Monsanto and other big corporations like DuPont, Dow Chemical Co. and Europe’s Syngenta, all engineers in genetically modified crops, may be capable of producing seed crops that will endure the heat and give us the food we crave. If it comes to this, however, we may have to pay the price. The beloved organic foods are not surviving the hot and radical weather patterns.
The news that DuPont and Dow have just merged to become the seed giant Dow-DuPont Agri is troublesome to comprehend. The merger makes this GMO seed and pesticide producing company larger than Monsanto. And according to Tom Philpott, writer for Mother Jones magazine, Monsanto has been negotiating for a hook-up with Syngenta. If that happens the two giants will dominate the world’s food industry, and Philpott predicts a "pesticide-soaked future.”

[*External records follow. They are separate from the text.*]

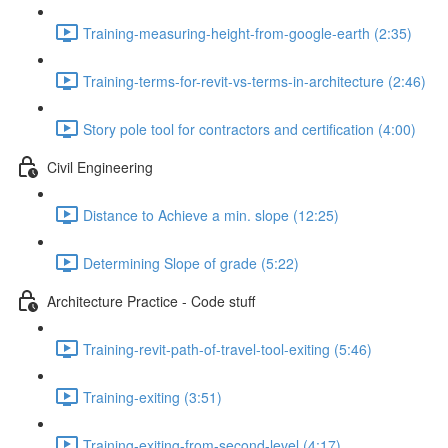
Training-measuring-height-from-google-earth (2:35)
Training-terms-for-revit-vs-terms-in-architecture (2:46)
Story pole tool for contractors and certification (4:00)
Civil Engineering
Distance to Achieve a min. slope (12:25)
Determining Slope of grade (5:22)
Architecture Practice - Code stuff
Training-revit-path-of-travel-tool-exiting (5:46)
Training-exiting (3:51)
Training-exiting-from-second-level (4:17)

This defeats the purpose of using GMO crops since the pesticide we are talking about is laced with a cancer-causing chemical called glyphosate. The pesticides also are being blamed for a massive die-off of bees, which means yet another attack on farm crops. Without bees there is no pollination. Without pollination, crops do not produce.
It looks very bad for the food industry at this moment. Yet the answer to our problem may lie in the very thing that Monsanto has been doing for a very long time . . . experimentation in the modification of genes in the food we eat.
If there is some way we can convince the seed industry giants to give up their promotion of glyphosate poisoned pesticides and concentrate on alterations of crop seeds to withstand our warming climate, we may be able to continue enjoying the food we need and possibly hold on long enough until the world leaders do something right to save our planet … and subsequently save humanity from a hungry extinction.